There is a major conflict among intellectuals of the country, every time some Indian moves out of the country for a ‘better life’. That better life comes in many different forms; career opportunities, luxurious lifestyle, advanced facilities, educational aid, more ‘open-minded’ people, dream location (The city of love, The city that never sleeps, Hollywood, recognize these places without naming them?), and so on. The conflict that arises is, why can’t they contribute to creating a better life right here? If only it was that simple, there is a real dilemma here.
“Why do you work abroad? Work here in India, serve your nation, we need your talent here.”
“But there is no good job available worth my skills here. Everything I’ve worked hard for all these years will go in vain.”
“Who will create those jobs, if not people like you?”
“Creating a job and applying a skill are different things. I’m not an entrepreneur or a part of the government, or it’s entities that create jobs for others.”
“Then why don’t you become one of these too?”
“My talent and abilities are best in applying the skill I’ve learned, this is what I’ve wanted to do all my life.”
A lot of Indians get educated and then move out for a better career. Sundar Pichai, born in Tamil Nadu and an alumnus of IIT Kharagpur, is the CEO of Google. As much as it makes all of us proud, it ignites a thought, how fortunate our economy would be if people like him with extraordinary talent worked here instead. While some jobs are just comparatively better abroad, some jobs are hardly available in India at all. For example, Research and Development Sector is a major reason that holds the development of America steady. In India, it is still a weak sector in the sense that it is highly needed yet minimally present. But does that mean it will always be like this?
India is still a developing country and at a very fast rate. It is a growing tree with fruits to bear in future. Looking further at the R&D sector itself, Indian based R&D service companies grew at a fast rate of 12.67%. According to India Brand Equity Foundation, “India has moved up to the 60th position in the 10th edition of Global Innovation Index (GII) in 2017 and will likely get into the list of the top 25 nations in the next 10 years.” Entrepreneurs will rise and create jobs, institutions will develop better, all jobs are interdependent in an economy, one will help another, and the scope is unlimited, even if there are hurdles. Clearly, there is no limit as of now for growth of India, but when it comes to individual growth if you think you can bring out your best here, go ahead! If not, bring out your best wherever you can, you are allowed to live your life to its full potential. However, maybe in future, your abilities can find a place here; keep a track of your country’s growth.
This was just one aspect of the scenario. Many more arguments persist. There is racism towards ‘brown people’ abroad. Why would anyone want to go there? There are open-minded people over here too. Education and globalisation have been so rapid past few years, there are many rational, enlightened, sophisticated, basically all kinds of people here too. But here is a counter-argument. A developed country sees us as a foreigner and we call them racist. We are still developing, and we have also started encountering such cases already. There have been African racism cases this year that have made it to global news agencies. No, few cases don’t prove anything. India is not racist. Let’s hope it never becomes that. But it’ll be hypocrisy if we say we are perfect and others are not. We are all just people all over the world. Some people will definitely be more comfortable in their homeland, but some people are born explorers who just won’t stay at one place. Why cage those free birds?

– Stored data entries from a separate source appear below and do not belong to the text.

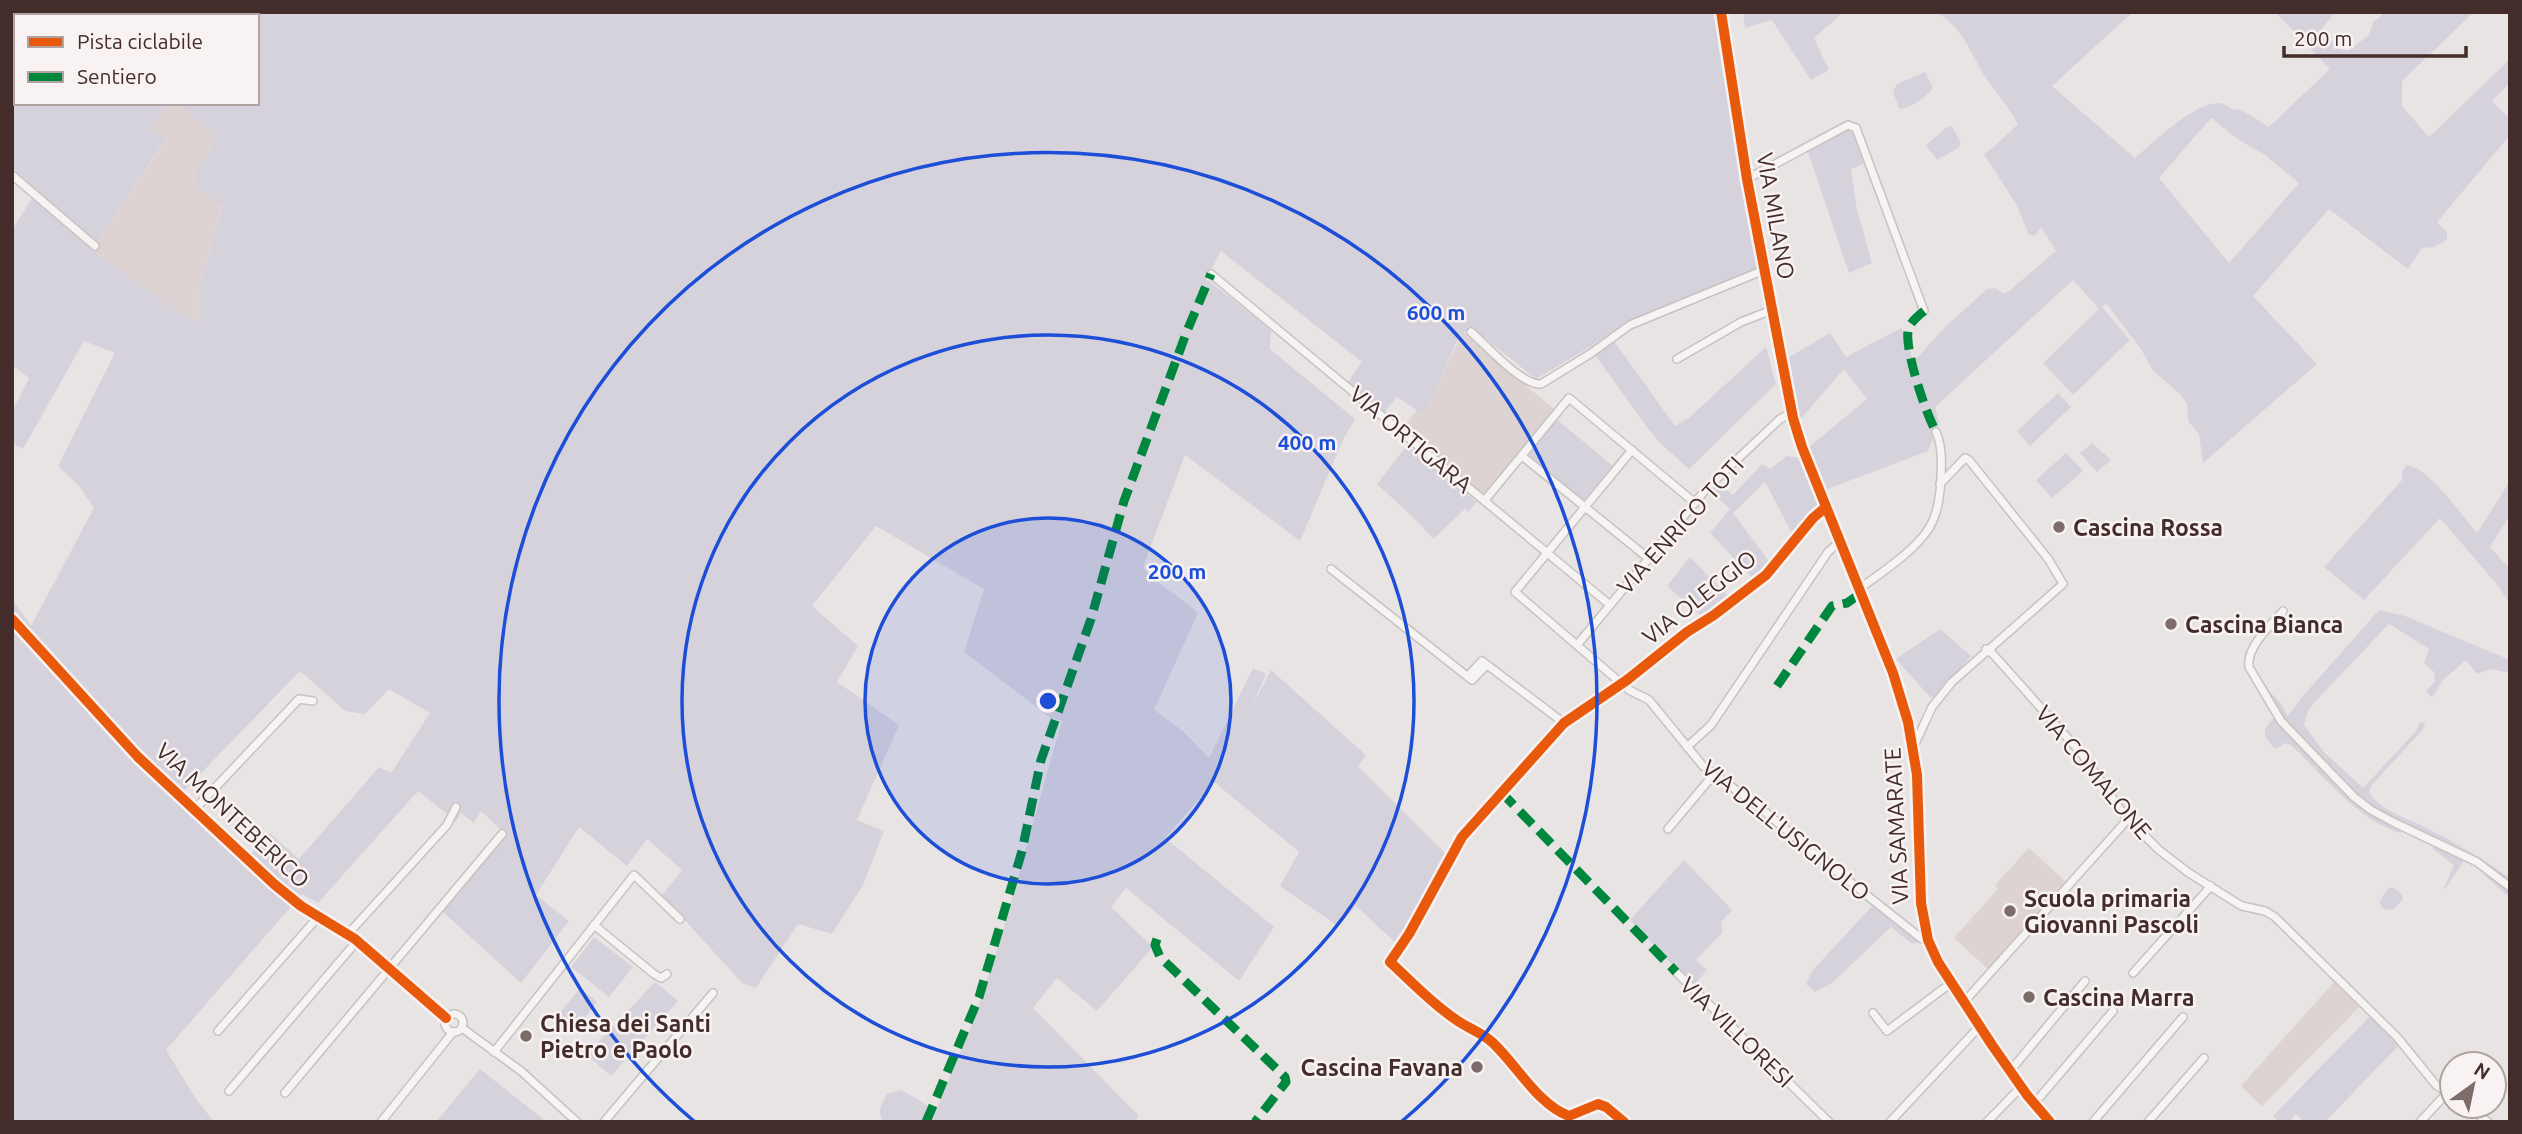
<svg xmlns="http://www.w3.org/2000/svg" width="2522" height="1134" font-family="Ubuntu,sans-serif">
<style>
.built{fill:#dcd3d2}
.green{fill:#d6d2dc;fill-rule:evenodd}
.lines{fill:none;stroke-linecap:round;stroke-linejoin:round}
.minor-casing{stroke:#c7c2c2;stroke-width:10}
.minor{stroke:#f6f3f3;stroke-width:7}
.quiet{stroke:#00873e;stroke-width:9;stroke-dasharray:18 9;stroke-linecap:butt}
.cycleway-casing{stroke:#f8f2f2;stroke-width:15}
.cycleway{stroke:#e8590c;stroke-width:10}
.ring{fill:none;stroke:#1d4ed8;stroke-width:3.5}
.poi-dot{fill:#7d6c6a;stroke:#f8f2f2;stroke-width:2.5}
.labels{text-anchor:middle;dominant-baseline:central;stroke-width:5;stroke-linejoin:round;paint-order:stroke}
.street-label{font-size:23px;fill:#432c29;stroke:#f8f2f2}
.poi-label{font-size:23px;font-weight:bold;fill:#432c29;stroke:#f8f2f2;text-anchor:start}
.centre{fill:#1d4ed8;stroke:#f8f2f2;stroke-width:3.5}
.ring-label{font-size:21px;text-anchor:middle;font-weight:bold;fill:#1d4ed8;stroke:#f8f2f2;stroke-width:5;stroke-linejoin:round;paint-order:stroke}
</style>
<rect width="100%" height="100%" fill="#e9e4e4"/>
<!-- built -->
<g class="built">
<path d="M 169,103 L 174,103 L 217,136 L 198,169 L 223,204 L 200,285 L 199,324 L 164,302 L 92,250 L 166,140 L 150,129 Z"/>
<path d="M 1463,332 L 1555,410 L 1485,495 L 1403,427 L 1417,410 L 1423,415 Z"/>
<path d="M 2029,848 L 2067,883 L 1989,970 L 1954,938 L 1998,889 L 1995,885 Z"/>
<path d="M 2334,982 L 2359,1007 L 2262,1106 L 2241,1086 Z"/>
</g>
<!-- green -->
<g class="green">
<path d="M 56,12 L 1716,12 L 1758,268 L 1641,319 L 1628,322 L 1590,347 L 1536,379 L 1472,328 L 1460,335 L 1424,415 L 1397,397 L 1384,412 L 1347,383 L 1362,362 L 1221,251 L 1206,279 L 1271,329 L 1270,349 L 1355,419 L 1343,440 L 1300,541 L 1185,455 L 1143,567 C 1155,583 1182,598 1198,613 L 1154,710 L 1183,731 L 1209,758 L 1253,668 L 1266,674 L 1251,708 L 1271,670 L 1366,755 L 1358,766 L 1447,855 L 1400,947 L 1356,906 L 1338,926 L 1280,886 L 1299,852 L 1214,782 L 1165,838 L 1274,927 L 1239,981 L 1126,888 L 1111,907 L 1153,947 L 1097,1011 L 1057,978 L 1033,1008 L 1139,1116 L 1135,1122 L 931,1122 L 973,1022 L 1005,924 L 1062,720 L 1052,719 L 964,652 L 984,589 L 876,526 L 812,606 L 858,646 L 837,682 L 899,725 L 857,820 L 884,831 L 863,885 L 832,934 L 798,924 L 756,988 L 742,983 L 662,895 L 682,870 L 647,839 L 627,866 L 579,827 L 536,895 L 569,921 L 521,983 L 442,911 L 505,834 L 481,811 L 474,823 L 461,813 L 456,821 L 418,791 L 318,903 L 302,894 L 166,1050 L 194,1096 L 214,1122 L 12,1122 L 12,599 L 31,626 L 94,508 L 80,487 L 58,466 L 115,353 L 84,341 L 23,449 L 12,443 L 12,412 L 29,378 L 12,365 L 12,230 L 37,190 L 12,168 L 12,89 L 16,86 L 16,103 L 169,103 L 150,129 L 166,139 L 92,250 L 164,302 L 199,323 L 200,285 L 223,205 L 194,187 L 198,169 L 217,136 L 174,103 L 257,103 L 257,16 L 55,16 ZM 300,671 L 345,711 L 365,714 L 389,689 L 430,713 L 391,773 L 379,767 L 299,859 L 270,833 L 246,859 L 180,795 Z"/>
<path d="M 1743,12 L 1844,12 L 1814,38 L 1829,70 L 1811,80 L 1772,20 L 1745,28 Z"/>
<path d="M 1937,12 L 2133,12 L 2052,86 L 2135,158 C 2152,143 2195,102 2219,103 C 2224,103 2229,107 2234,110 L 2240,109 L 2269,127 L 2330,69 L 2275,12 L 2335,12 L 2321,30 L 2341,49 L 2348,51 L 2369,35 L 2373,22 L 2386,12 L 2474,12 L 2402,81 L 2402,106 L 2429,137 L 2510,59 L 2510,83 L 2492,101 L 2510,119 L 2510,135 L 2437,222 L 2447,232 L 2447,240 L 2434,247 L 2422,248 L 2408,269 L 2329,209 L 2253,296 L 2317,364 L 2203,463 L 2199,434 L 2188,421 L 2187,404 L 2180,394 L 2153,371 L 2141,349 L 2106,303 L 2102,307 L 2130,340 L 2073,395 L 2043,363 L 2099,309 L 2073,280 L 1935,407 L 1939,423 L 1928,451 L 1825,490 L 1808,448 L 1867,399 L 1844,369 L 1799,421 L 1794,410 L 1786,359 L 1830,333 L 1846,357 L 1901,328 L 1910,343 L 1911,356 L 1917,358 L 1945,327 L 1987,289 L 1995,288 L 2004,294 L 2009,291 L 2056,251 L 2041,227 L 2035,236 L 2029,235 L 2016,204 L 1984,154 L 1994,147 L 2018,124 C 2009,107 1997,94 1986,78 C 1969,52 1965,30 1937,12 ZM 2211,118 L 2239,140 L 2265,155 L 2299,183 L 2229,263 L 2159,178 Z"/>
<path d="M 1925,72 L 1933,87 C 1928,97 1909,109 1899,109 L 1893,91 L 1897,84 Z"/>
<path d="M 1952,126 L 1961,143 L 1958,148 L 1937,160 L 1926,145 L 1947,127 Z"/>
<path d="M 1848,128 L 1855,131 L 1865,163 L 1851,169 L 1857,210 L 1872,263 L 1849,273 L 1808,152 Z"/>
<path d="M 1614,341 L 1675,426 L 1690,417 L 1766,347 L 1776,384 L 1689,469 L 1660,443 L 1647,427 L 1595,355 Z"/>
<path d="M 2058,393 L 2071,407 L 2030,446 L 2017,431 Z"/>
<path d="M 1555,418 L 1613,466 L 1584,500 L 1531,460 L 1529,453 Z"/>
<path d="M 2092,443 L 2111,460 L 2097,472 L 2080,453 Z"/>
<path d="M 1407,445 L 1477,502 L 1468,512 L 1465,509 L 1433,539 L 1417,521 L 1377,484 Z"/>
<path d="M 2066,453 L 2083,471 L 2052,498 L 2036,480 Z"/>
<path d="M 1787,456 L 1800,458 L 1821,507 L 1792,533 L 1765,482 L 1733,513 L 1771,564 L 1753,579 L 1710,533 L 1730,509 L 1709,491 L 1719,484 L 1733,495 L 1762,464 L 1770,469 Z"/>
<path d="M 2407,465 C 2430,468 2462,516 2477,533 L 2510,481 L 2510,515 L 2490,547 L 2510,569 L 2510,604 L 2499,587 L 2440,518 L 2364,600 L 2324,567 L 2402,480 L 2402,472 Z"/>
<path d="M 1690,557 L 1730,598 L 1713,612 L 1702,617 L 1667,586 Z"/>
<path d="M 2379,610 L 2405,616 L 2510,660 L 2510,673 L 2491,669 L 2477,674 L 2466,660 L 2443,680 L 2432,698 L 2426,691 L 2435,682 L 2434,672 L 2424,663 L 2429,649 L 2389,624 L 2312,705 L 2307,713 L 2304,725 L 2324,752 L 2363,788 L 2416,731 L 2420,722 L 2425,723 L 2424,728 L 2372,785 L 2369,793 C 2383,812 2405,817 2425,827 C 2454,842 2483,858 2510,878 L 2510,898 L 2483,874 L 2487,868 L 2477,861 L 2474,865 L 2464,861 L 2445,889 L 2444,888 L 2454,865 L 2433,849 L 2433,843 L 2406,829 L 2400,833 C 2356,819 2324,776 2291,745 L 2285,743 L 2276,749 C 2258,733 2264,728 2279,713 L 2266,691 L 2267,689 L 2279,701 L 2288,716 L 2302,697 Z"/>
<path d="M 1940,629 L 1971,656 L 1937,696 L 1930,697 L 1896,659 Z"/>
<path d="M 1684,860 L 1732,910 L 1721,922 L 1722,933 L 1696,960 L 1707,970 L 1693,987 L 1630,920 Z"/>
<path d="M 2393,887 L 2402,895 L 2403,899 L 2394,909 L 2384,910 L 2379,902 L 2388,888 Z"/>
<path d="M 1874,904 L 1918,942 L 1912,944 L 1891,927 L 1832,983 L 1815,992 L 1806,984 L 1812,971 Z"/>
<path d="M 594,937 L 633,967 L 609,997 L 571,967 Z"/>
<path d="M 655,982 L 678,1001 L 611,1076 L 588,1056 L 589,1052 Z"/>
<path d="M 580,988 L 597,1002 L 572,1034 L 554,1020 Z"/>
<path d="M 2370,1016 L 2399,1045 L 2325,1122 L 2304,1122 L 2296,1114 L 2289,1122 L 2279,1122 L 2273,1116 Z"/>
<path d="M 480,1069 L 547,1122 L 436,1122 Z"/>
<path d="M 900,1090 L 918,1099 L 931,1109 L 925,1122 L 884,1122 C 876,1112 882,1103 887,1094 Z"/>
</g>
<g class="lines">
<!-- minor casing -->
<g class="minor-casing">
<g id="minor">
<path d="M 41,12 L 43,16"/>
<path d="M 1721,12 L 1747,179 L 1793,418 L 1802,447 L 1893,673 L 1908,722 L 1917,775 L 1921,903 L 1928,940 L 1938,962 L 1992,1045 L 2027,1095 L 2050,1122"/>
<path d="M 48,16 L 50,12"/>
<path d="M 12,81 L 16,78"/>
<path d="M 12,175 L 95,246"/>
<path d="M 1747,179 L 1848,125 L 1856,128 L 1924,311"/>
<path d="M 1211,274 L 1610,605"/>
<path d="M 1471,332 C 1486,345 1521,385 1541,384 L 1590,354 L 1630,325 L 1764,270"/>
<path d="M 1677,359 L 1741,322 L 1772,310"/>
<path d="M 1632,450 L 1515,592 L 1629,690 L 1649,700 L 1703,766 L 1758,806 L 1816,855 L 1922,939 L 1928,940"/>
<path d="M 1522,456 L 1648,558"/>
<path d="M 1485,500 L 1569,398 L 1695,503"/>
<path d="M 1331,569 L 1472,680 L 1487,665"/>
<path d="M 1859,589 C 1881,573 1916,550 1929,528 C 1938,514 1941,491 1941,475 C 1942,460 1942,445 1936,432"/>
<path d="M 2283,611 C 2271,625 2246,647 2249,667 L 2281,721 L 2354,797 L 2371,810 L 2393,822 L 2477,862 L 2510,887"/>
<path d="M 12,619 L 138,757 L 274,884 L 301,906 L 355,939 L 446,1018"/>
<path d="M 1577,645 L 1707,488 L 1780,419 L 1792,413"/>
<path d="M 1986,649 L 1992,653 L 2082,754 L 2125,816 L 2159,850 L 2189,873 L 2232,900 L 2242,906 L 2265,911 L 2275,917 L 2397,1037 L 2436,1085 L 2452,1096"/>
<path d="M 1468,676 L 1482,661 L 1564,723"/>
<path d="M 1914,746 L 1932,707 L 1952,682 L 2063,584 L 2049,560 L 1969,460 L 1965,458 L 1940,484"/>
<path d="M 1687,747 L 1711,725 L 1828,552 L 1840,541"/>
<path d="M 194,810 L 299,699 L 313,701"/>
<path d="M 1668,829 L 1714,774"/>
<path d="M 594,925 L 654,974 L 661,978 L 667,974"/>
<path d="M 348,934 L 447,825 L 456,807"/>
<path d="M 1676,972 L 1829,1122"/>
<path d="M 2133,973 L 2211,886"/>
<path d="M 1964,1002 L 2128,819"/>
<path d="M 1873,1013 L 1887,1031 L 1951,983"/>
<circle cx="454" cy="1023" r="9"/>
<path d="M 462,1028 L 521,1071 L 577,1122"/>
<path d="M 218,1031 L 318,917"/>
<path d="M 494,1052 L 634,875 L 680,919"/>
<path d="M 2010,1071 L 2085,981"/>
<path d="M 229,1091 L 357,941"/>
<path d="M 285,1093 L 502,834"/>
<path d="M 2034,1104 L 2113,1011"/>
<path d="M 2466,1106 L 2488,1122"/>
<path d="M 381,1122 L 453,1032"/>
<path d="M 604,1122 L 713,993"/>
<path d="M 1624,1122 L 1606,1107 L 1598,1104 L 1569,1116 C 1538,1105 1516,1064 1492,1042 C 1481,1032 1467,1028 1455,1019 C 1431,1003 1411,981 1390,962 L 1409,934 L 1462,837 L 1564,723 L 1627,680 L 1687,632 L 1714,615 L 1766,575 L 1813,518 L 1826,507"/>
<path d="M 1890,1122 L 1980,1026"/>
<path d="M 1987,1122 L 2021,1087"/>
<path d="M 2093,1122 L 2183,1017"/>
<path d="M 2148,1122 L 2204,1058"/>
<path d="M 2420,1122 L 2447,1093"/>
</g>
</g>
<!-- minor -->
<use href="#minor" class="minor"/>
<!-- quiet -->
<g class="quiet">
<path d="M 1924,311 C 1919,315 1912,321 1909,327 C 1902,344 1926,414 1936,432"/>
<path d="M 1777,686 L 1832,606 L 1847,603 L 1861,593"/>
<path d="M 1501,792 L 1676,972"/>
<path d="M 1157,939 L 1155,945 L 1160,957 L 1285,1077 L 1286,1082 L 1255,1122"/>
<path d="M 926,1122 L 979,997 L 1022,851 L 1041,760 L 1091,619 L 1124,501 L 1187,331 L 1211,274"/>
</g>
<!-- cycleway casing -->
<g class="cycleway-casing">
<g id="cycleway">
<path d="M 1721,12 L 1747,179 L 1793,418 L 1802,447 L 1893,673 L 1908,722 L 1917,775 L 1921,903 L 1928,940 L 1938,962 L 1992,1045 L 2027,1095 L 2050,1122"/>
<path d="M 12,619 L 138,757 L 274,884 L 301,906 L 355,939 L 446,1018"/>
<path d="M 1624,1122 L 1606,1107 L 1598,1104 L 1569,1116 C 1538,1105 1516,1064 1492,1042 C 1481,1032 1467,1028 1455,1019 C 1431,1003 1411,981 1390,962 L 1409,934 L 1462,837 L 1564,723 L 1627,680 L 1687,632 L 1714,615 L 1766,575 L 1813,518 L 1826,507"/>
</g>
</g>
<!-- cycleway -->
<use href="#cycleway" class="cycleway"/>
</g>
<!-- distance rings -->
<circle cx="1048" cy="701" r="183" fill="#1d4ed8" fill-opacity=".12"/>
<g class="ring">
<circle cx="1048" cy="701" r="183"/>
<circle cx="1048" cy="701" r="366"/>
<path d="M695 1122A549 549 0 1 1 1401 1122"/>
</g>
<!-- markers -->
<g class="poi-dot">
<circle cx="2059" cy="527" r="7"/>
<circle cx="2171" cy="624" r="7"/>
<circle cx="2010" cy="911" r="7"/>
<circle cx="2029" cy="997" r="7"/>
<circle cx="526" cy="1036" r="7"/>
<circle cx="1477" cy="1067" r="7"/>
</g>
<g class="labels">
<!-- street labels -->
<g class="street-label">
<text transform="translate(1776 216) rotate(80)">VIA MILANO</text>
<text transform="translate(1411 439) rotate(40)">VIA ORTIGARA</text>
<text transform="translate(1680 525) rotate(-48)">VIA ENRICO TOTI</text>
<text transform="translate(1699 597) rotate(-38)">VIA OLEGGIO</text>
<text transform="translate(2094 772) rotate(50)">VIA COMALONE</text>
<text transform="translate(233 815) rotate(43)">VIA MONTEBERICO</text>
<text transform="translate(1896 826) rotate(-93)">VIA SAMARATE</text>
<text transform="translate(1786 830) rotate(39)">VIA DELL'USIGNOLO</text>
<text transform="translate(1737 1032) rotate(44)">VIA VILLORESI</text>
</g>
<!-- poi labels -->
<g class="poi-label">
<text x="2073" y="527">Cascina Rossa</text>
<text x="2185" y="624">Cascina Bianca</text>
<text x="2024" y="898">Scuola primaria<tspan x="2024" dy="26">Giovanni Pascoli</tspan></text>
<text x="2043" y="997">Cascina Marra</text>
<text x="540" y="1023">Chiesa dei Santi<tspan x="540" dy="26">Pietro e Paolo</tspan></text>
<text x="1463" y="1067" text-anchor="end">Cascina Favana</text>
</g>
</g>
<circle cx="1048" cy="701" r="10" class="centre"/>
<g class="ring-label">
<text x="1436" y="320">600 m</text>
<text x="1307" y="450">400 m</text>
<text x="1177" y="579">200 m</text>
</g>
<!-- border -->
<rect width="2522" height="1134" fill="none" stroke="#432c29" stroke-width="28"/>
<!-- legend -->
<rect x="14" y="14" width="245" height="91" fill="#f8f2f2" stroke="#b0a3a2" stroke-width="2"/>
<rect x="28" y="37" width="35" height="10" fill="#e8590c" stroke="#b0a3a2" stroke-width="2"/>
<text x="77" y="49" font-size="21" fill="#432c29">Pista ciclabile</text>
<rect x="28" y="72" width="35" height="10" fill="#00873e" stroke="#b0a3a2" stroke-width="2"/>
<text x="77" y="84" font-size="21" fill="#432c29">Sentiero</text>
<!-- north arrow -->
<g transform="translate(2473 1085) rotate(33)"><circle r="33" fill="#f8f2f2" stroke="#b0a3a2" stroke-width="2"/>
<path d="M0-5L12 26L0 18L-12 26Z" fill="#7d6c6a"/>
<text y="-10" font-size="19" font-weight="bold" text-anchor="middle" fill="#432c29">N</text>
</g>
<!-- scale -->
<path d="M2284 46v10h182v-10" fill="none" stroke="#432c29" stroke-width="3.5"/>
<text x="2294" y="46" font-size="21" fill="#432c29" stroke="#f8f2f2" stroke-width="5" paint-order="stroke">200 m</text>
</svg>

Also, there are facilities like free ‘quality’ education provided by the government in some countries, free ‘quality’ health care in another country and redemption from tax payment in some other countries. All these attract Indians as they create a better lifestyle. But repeating the crux of this whole dilemma, India is still developing, all those other countries are developed. Maybe in future, all these facilities will be available here too, in good quality that everyone would want. Till then, if you really need that foreign education aid, go ahead! If you can afford a good but expensive education here, go ahead! Different people have different needs, after all.
All these situations can be looked at from different angles, from individual desires to love for the nation. Ultimately, it’s not all people who choose to go out, it won’t be all people who choose to stay here, that’s what freedom is all about.
The dilemma lives on because that’s what ‘open-mind’ is all about. Consider both sides of the coin and don’t refrain from choosing the best option.